Independent power producer AES Corporation announced a reorganization Monday intended to cut costs and reduce carbon intensity.
The move will prune a few business units and concentrate operations around three geographic regions -- the U.S., South America and Central America. The organizational streamlining will include layoffs from its 10,500-person workforce, although the company did not specify how many.
“Our new structure will accelerate our transformation to an energy company of the future," President and CEO Andrés Gluski said in a statement. "These changes will allow us to quickly capitalize on opportunities by delivering safe, reliable and affordable energy solutions that create shareholder value.”
The cuts at AES earn it a spot on the growing list of global energy companies that have had to shift business structures in response to a changing energy landscape.
Industrial giant Siemens laid off 2 percent of its workforce in November, mostly targeting its power turbine manufacturing business. The next month, GE decided to cut 12,000 jobs from its power division, constituting 18 percent of that unit. The move was part of an effort to cut $1 billion in structural costs from GE Power in 2018.
Those companies built out production capacity for a world that demanded more new conventional power. Renewables have slashed into demand for combustion turbines; the International Energy Agency expects renewables to make up two-thirds of new power plant investment through 2040.

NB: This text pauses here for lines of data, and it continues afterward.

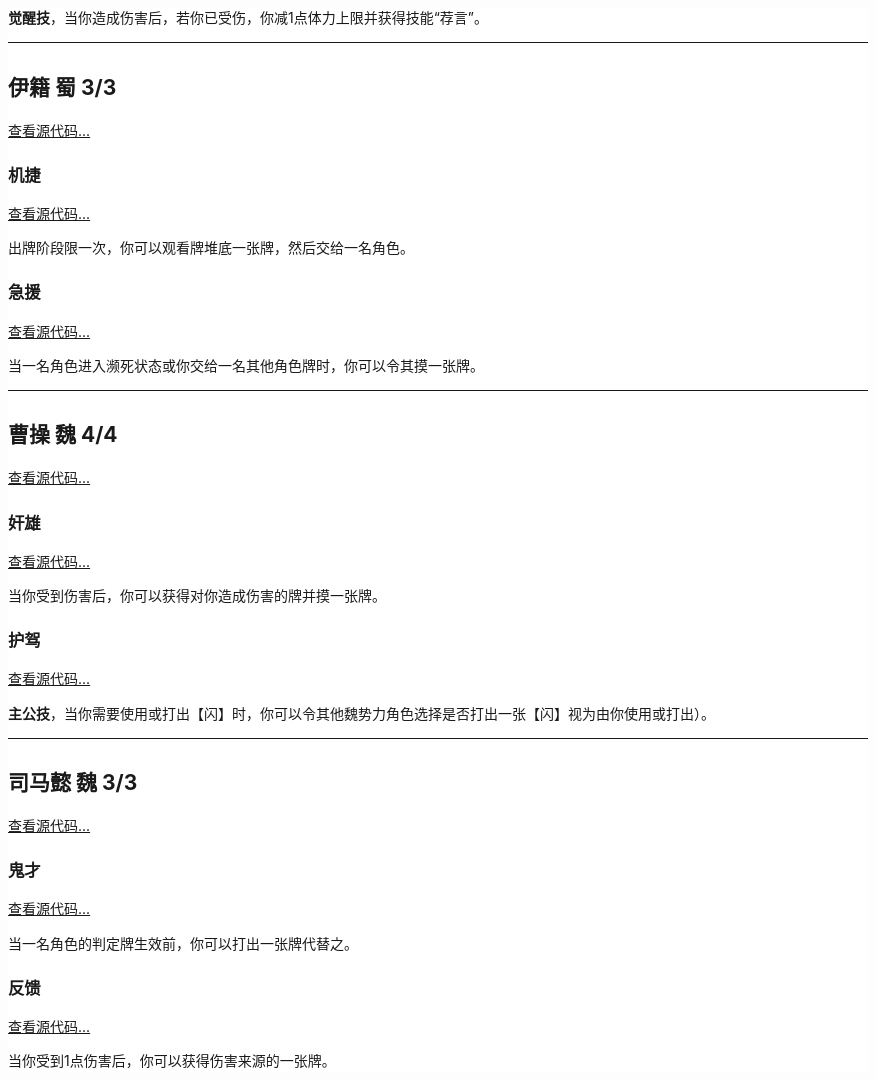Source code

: <b>觉醒技</b>，当你造成伤害后，若你已受伤，你减1点体力上限并获得技能“荐言”。

___

## 伊籍 蜀 3/3

[查看源代码...](../../src/core/characters/standard/yiji_c.ts)

### 机捷

[查看源代码...](../../src/core/skills/characters/standard/jijie.ts)

出牌阶段限一次，你可以观看牌堆底一张牌，然后交给一名角色。

### 急援

[查看源代码...](../../src/core/skills/characters/standard/jiyuan.ts)

当一名角色进入濒死状态或你交给一名其他角色牌时，你可以令其摸一张牌。

___

## 曹操 魏 4/4

[查看源代码...](../../src/core/characters/standard/caocao.ts)

### 奸雄

[查看源代码...](../../src/core/skills/characters/standard/jianxiong.ts)

当你受到伤害后，你可以获得对你造成伤害的牌并摸一张牌。

### 护驾

[查看源代码...](../../src/core/skills/characters/standard/hujia.ts)

<b>主公技</b>，当你需要使用或打出【闪】时，你可以令其他魏势力角色选择是否打出一张【闪】视为由你使用或打出）。

___

## 司马懿 魏 3/3

[查看源代码...](../../src/core/characters/standard/simayi.ts)

### 鬼才

[查看源代码...](../../src/core/skills/characters/standard/guicai.ts)

当一名角色的判定牌生效前，你可以打出一张牌代替之。

### 反馈

[查看源代码...](../../src/core/skills/characters/standard/fankui.ts)

当你受到1点伤害后，你可以获得伤害来源的一张牌。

Those changes are rippling through traditional energy companies, both equipment makers and power producers. Those in the latter group have been scrambling to find a sustainable business model. Some have sought acquisition, like Dynegy and Calpine.
NRG pivoted into the renewables space under the leadership of David Crane, but has reversed course since his ouster, dumping its clean energy holdings to focus on gas.
Conversely, AES has expanded its role in clean energy production over the last year. At the start of 2017, solar accounted for just 200 megawatts of the company's 35,000-megawatt global portfolio. Then it bought sPower, a top-10 U.S. solar developer and operator.
The purchase brought in 1,274 megawatts' worth of utility-scale solar power plants, along with a world-class development team and a portfolio of 10,000 megawatts of projects in various stages. That unit appears poised to expand under the new corporate structure.
The company also staked out an early leadership position in the utility-scale energy storage industry, which is small but growing precipitously. GTM Research expects the U.S. market to generate more than $10 billion in revenue over the next five years.
AES reformulated its storage business this year as Fluence, a joint venture with Siemens. It's gearing up to build a 100-megawatt/400-megawatt-hour project for Southern California Edison in Long Beach, which will overtake Tesla's South Australia project as the biggest grid battery in the world.
The joint venture was meant to give the storage unit more independence. With changes afoot, the relatively tiny storage and renewables units are poised to become more prominent within AES.